The answer, of course, was yes. The systems and best practices developed over decades of managing complex emergency incidents—where seconds count and lives are on the line—work just as well for managing complex incidents for technology organizations. Over the next few years, my team and I used these techniques and systems to help transform the culture and technology of what is now one of the greatest engineering and operations organizations in the world.
When I left Amazon, it was clear to me that as the world was becoming increasingly connected and distributed, people would come to depend on the new technology we build and systems we run as part of their daily lives. It was also clear to me and a group of passionate peers that there were too few people with the knowledge and experience to build and run these systems at scale. My friend, Artur Bergman helped me found the O’Reilly Velocity Performance & Operations conference to organize, develop, and spread our emerging and critical professional discipline.

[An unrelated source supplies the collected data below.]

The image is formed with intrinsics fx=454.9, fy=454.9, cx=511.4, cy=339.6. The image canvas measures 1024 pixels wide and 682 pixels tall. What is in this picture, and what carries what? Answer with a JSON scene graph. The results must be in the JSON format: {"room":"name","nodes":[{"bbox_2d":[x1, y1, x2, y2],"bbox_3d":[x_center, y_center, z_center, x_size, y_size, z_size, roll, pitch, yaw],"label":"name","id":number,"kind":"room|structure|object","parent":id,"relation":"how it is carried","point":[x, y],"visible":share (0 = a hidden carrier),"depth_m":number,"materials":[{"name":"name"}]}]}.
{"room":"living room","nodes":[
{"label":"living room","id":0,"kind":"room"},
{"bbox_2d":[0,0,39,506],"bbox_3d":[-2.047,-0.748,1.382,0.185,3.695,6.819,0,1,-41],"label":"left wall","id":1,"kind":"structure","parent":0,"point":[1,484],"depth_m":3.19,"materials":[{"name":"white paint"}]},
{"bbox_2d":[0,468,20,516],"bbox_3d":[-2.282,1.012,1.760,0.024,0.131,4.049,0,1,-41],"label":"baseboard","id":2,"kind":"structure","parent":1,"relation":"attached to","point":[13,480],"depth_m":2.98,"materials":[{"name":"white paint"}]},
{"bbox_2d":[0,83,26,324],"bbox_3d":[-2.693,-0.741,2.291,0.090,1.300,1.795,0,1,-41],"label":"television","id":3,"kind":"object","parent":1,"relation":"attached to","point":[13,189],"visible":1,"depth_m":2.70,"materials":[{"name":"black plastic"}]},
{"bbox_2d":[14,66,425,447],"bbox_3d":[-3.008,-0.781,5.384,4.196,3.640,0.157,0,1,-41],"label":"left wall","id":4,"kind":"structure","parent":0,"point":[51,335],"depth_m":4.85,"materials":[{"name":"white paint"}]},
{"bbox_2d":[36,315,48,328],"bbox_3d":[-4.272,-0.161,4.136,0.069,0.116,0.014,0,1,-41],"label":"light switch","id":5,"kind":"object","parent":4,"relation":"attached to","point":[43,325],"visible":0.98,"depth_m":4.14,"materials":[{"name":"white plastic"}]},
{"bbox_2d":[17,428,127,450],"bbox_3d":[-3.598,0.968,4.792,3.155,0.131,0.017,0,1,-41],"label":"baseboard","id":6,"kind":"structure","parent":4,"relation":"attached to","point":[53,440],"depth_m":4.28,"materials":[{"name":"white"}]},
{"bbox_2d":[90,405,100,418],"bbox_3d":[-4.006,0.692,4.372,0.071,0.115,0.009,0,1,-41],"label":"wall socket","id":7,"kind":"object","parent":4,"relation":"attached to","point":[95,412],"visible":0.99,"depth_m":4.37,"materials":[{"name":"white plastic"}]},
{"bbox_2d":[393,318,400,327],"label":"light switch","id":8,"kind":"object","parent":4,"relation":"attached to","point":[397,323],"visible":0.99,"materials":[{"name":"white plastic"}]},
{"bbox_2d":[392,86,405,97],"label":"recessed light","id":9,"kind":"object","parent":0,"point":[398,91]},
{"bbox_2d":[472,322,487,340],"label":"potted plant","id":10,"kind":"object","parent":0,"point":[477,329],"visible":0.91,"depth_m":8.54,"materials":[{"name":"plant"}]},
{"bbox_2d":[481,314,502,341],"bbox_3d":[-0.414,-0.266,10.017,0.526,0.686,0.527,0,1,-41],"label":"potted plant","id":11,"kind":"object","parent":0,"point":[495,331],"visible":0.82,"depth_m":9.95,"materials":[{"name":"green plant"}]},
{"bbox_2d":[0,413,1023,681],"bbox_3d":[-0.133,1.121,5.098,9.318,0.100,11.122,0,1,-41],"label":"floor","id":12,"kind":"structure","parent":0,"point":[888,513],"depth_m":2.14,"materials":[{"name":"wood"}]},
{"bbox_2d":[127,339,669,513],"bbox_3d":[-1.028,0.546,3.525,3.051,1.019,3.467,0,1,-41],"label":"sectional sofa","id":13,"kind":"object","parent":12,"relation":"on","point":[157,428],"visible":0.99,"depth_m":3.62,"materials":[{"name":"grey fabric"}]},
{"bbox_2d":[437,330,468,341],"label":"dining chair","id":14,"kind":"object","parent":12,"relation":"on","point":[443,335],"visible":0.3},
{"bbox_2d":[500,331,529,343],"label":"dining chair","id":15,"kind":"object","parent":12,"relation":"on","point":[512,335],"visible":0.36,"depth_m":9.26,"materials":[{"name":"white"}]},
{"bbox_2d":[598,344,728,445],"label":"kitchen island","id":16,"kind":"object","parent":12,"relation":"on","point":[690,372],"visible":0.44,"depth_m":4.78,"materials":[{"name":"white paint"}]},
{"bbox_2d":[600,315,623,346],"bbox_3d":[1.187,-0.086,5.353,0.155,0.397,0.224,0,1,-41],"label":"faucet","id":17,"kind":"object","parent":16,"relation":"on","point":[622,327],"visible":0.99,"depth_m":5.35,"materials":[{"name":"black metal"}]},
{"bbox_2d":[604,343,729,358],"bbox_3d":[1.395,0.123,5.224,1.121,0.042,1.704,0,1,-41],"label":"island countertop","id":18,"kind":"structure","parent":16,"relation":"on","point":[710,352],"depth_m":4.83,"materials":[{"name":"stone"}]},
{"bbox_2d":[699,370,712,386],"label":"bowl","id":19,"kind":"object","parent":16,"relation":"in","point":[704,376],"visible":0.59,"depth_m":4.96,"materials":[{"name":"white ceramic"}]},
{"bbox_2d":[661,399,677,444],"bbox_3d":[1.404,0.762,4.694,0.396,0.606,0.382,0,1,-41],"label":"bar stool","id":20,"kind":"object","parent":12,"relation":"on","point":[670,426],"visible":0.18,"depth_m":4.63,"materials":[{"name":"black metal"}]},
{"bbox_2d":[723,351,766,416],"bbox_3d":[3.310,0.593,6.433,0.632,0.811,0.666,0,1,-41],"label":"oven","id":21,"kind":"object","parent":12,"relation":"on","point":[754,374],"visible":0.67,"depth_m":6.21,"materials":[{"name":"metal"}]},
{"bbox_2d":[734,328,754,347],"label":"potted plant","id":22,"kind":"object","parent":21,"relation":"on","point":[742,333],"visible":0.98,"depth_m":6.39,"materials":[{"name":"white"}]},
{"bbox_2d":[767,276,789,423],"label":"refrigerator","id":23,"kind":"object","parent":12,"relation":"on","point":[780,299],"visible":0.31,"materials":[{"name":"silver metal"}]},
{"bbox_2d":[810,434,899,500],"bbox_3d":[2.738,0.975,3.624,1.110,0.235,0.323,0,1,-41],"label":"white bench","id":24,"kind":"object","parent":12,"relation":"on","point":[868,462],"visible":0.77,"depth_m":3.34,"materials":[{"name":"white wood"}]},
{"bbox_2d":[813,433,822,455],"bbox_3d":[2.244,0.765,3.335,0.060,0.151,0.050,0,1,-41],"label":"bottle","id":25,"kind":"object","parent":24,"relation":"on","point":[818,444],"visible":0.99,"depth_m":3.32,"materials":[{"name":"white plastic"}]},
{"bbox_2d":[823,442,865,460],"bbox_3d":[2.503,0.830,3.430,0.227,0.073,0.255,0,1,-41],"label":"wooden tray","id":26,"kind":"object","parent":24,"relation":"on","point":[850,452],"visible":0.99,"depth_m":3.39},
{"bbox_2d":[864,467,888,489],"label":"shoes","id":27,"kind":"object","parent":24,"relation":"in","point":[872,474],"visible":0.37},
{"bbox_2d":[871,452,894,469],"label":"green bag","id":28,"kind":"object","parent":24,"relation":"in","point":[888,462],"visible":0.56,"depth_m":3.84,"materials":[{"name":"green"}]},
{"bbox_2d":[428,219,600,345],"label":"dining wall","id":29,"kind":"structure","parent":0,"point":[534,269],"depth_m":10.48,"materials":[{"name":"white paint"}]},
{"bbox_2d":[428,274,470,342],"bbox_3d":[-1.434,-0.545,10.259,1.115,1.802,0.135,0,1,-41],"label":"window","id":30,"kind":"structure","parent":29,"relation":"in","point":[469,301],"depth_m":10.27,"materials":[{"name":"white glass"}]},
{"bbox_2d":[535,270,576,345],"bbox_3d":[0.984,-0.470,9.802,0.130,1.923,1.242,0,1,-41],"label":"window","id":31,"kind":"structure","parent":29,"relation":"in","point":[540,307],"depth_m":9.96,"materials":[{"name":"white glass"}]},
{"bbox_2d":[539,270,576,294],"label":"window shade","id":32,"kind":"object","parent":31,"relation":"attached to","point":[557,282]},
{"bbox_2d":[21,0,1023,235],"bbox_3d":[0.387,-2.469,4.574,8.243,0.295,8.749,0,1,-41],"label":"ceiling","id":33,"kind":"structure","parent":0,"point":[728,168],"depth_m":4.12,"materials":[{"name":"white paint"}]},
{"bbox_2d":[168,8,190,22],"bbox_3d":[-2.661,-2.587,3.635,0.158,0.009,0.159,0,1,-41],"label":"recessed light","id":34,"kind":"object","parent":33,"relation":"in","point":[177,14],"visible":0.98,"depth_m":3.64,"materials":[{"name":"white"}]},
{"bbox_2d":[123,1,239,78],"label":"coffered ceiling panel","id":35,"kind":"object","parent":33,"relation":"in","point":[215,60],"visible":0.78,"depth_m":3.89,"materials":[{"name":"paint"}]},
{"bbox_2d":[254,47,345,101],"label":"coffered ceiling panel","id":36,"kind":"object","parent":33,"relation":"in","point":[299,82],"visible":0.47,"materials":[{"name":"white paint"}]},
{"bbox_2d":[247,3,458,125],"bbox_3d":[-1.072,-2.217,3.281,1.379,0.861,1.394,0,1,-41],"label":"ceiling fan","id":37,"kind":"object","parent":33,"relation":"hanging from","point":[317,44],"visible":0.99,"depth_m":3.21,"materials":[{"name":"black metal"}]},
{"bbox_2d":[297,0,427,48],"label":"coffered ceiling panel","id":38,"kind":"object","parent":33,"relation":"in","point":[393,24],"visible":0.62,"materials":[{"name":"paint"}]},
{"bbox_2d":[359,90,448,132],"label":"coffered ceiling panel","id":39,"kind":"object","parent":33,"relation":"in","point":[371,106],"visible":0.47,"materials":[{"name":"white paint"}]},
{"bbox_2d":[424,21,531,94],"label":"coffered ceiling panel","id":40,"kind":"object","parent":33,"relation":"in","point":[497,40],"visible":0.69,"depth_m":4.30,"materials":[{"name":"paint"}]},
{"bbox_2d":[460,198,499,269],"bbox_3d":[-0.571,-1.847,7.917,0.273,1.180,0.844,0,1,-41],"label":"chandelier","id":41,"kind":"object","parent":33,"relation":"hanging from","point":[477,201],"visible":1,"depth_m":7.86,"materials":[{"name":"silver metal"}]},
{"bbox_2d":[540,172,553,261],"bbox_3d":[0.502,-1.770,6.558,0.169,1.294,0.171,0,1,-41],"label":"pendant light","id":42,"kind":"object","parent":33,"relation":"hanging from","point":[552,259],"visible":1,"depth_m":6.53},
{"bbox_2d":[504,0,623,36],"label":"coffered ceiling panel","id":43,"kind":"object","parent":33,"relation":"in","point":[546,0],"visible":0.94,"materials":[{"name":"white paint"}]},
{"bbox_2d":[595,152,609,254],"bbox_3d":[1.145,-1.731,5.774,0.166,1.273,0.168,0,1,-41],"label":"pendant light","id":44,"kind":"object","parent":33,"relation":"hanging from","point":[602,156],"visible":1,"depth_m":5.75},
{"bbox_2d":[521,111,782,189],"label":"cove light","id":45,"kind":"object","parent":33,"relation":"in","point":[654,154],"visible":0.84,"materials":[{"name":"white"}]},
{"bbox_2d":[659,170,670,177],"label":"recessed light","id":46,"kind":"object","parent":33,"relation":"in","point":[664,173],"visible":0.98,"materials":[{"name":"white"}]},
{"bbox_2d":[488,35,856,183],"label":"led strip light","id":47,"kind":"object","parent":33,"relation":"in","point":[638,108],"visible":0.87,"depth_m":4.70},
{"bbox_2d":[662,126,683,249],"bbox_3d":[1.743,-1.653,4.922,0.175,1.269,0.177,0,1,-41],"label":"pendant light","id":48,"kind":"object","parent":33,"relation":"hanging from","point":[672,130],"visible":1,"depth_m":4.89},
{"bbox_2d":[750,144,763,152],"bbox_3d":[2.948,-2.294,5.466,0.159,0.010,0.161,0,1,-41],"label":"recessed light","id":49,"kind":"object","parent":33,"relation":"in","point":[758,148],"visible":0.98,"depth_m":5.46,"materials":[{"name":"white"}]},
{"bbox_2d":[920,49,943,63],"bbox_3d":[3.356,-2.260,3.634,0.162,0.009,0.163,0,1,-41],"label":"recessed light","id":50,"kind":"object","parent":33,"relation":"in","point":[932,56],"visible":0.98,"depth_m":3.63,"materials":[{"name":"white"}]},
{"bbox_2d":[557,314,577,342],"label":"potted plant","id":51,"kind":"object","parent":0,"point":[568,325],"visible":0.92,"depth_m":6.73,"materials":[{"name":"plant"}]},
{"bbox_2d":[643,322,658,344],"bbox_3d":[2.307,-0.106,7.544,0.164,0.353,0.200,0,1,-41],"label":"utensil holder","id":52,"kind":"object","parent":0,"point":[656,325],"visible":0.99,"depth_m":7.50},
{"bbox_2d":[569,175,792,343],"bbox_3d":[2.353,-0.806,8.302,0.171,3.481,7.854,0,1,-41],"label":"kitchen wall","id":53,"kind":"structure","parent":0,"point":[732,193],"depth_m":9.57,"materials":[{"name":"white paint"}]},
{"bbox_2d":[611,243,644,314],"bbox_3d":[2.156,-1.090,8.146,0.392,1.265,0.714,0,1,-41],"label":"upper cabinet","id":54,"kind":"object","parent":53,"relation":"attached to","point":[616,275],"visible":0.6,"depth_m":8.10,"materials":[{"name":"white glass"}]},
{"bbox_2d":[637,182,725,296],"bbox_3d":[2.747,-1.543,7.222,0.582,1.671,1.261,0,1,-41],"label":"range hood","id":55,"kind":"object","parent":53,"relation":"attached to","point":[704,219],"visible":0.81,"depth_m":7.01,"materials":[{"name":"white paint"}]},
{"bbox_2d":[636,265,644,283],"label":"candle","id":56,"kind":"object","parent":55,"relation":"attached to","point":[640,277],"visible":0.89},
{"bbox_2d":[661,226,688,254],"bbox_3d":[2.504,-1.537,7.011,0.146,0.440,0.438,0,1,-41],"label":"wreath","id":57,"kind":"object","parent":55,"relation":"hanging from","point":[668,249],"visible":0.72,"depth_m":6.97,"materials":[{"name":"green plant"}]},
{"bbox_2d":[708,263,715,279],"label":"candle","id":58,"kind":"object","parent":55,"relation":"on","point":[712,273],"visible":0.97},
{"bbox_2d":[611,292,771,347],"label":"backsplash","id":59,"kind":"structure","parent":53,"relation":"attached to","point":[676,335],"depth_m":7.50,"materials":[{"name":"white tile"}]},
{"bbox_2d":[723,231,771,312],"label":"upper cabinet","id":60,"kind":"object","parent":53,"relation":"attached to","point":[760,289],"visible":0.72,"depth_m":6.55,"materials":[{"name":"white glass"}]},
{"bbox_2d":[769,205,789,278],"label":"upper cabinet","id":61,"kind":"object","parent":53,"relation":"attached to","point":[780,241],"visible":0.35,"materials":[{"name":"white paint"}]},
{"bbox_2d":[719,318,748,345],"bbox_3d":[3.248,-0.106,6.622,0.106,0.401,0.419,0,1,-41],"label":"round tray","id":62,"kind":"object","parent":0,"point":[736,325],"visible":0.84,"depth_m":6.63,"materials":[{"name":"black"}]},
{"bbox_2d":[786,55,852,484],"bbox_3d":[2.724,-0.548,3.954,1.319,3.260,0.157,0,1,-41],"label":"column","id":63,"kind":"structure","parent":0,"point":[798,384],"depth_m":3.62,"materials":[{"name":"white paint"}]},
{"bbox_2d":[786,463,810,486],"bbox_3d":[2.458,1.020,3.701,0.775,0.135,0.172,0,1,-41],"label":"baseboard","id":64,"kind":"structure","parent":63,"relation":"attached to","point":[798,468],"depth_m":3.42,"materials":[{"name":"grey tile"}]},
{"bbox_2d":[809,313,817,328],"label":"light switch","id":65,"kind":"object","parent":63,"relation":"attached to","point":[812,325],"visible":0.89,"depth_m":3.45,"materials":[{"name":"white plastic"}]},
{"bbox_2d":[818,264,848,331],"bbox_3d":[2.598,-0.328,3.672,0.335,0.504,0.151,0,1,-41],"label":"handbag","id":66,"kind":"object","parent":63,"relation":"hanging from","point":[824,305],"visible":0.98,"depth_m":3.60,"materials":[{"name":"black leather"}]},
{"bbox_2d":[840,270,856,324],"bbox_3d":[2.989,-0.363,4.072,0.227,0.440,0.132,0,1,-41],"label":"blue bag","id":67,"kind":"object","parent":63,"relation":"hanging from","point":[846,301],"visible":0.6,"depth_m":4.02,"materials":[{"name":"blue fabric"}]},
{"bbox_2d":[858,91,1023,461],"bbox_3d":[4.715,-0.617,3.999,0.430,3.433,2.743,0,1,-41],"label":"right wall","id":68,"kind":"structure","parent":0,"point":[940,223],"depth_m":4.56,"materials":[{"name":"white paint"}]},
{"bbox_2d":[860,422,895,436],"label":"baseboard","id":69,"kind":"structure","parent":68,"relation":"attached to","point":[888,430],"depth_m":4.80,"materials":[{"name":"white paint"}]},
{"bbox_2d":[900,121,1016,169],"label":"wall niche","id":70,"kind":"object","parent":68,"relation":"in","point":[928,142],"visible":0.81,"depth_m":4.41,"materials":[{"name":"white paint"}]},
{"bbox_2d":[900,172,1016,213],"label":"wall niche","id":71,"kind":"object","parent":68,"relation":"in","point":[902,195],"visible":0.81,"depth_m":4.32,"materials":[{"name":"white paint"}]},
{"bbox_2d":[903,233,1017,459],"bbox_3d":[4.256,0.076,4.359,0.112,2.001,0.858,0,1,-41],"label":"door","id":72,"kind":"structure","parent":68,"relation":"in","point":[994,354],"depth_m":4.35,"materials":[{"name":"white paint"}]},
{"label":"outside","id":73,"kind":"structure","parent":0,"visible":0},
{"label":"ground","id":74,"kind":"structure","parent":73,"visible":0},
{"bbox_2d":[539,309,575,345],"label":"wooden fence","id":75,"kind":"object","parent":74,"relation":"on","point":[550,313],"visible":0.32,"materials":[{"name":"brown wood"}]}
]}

As Velocity grew, I started sharing my work with friends and mentors in the Fire Service. I am fortunate to have worked with and been trained by some of the most experienced and respected incident management experts in the world, and I asked them to help build and expand on what I had started.
I convened the first “Web Ops/Fire Ops” summit on a beautiful day at Artur’s loft in San Francisco. Attending from “the internet” were Artur Bergman (Fastly/Wikia), John Adams (Twitter), Johnathan Heiliger (Facebook), Pedro Canahuati (Facebook), Simon Wistow (Fastly), and Chris Brown (Amazon/Chef/Microsoft). Attending from the “Fire Ops” side were the authors of this book: Chris Hawley, Rob Schnepp, and Ron Vidal.
After a few hours of sharing backgrounds, “war stories,” and a lot of laughter, it became clear to everyone that there was both the need and opportunity for a tech-oriented incident management training program. Chris, Rob, and Ron formed Blackrock Partners and began consulting with large companies on how to improve their operations. Since then they have worked with dozens of tech companies, trained thousands of new responders, and reviewed hundreds of incidents as they help companies “work like a fire department at internet speed.”
This book is the first publicly released product of their exceptional work, and is the essential foundation for building technology and organizations that people can depend on. I hope you use it.
As we say in the fire department, “See you at the big one!”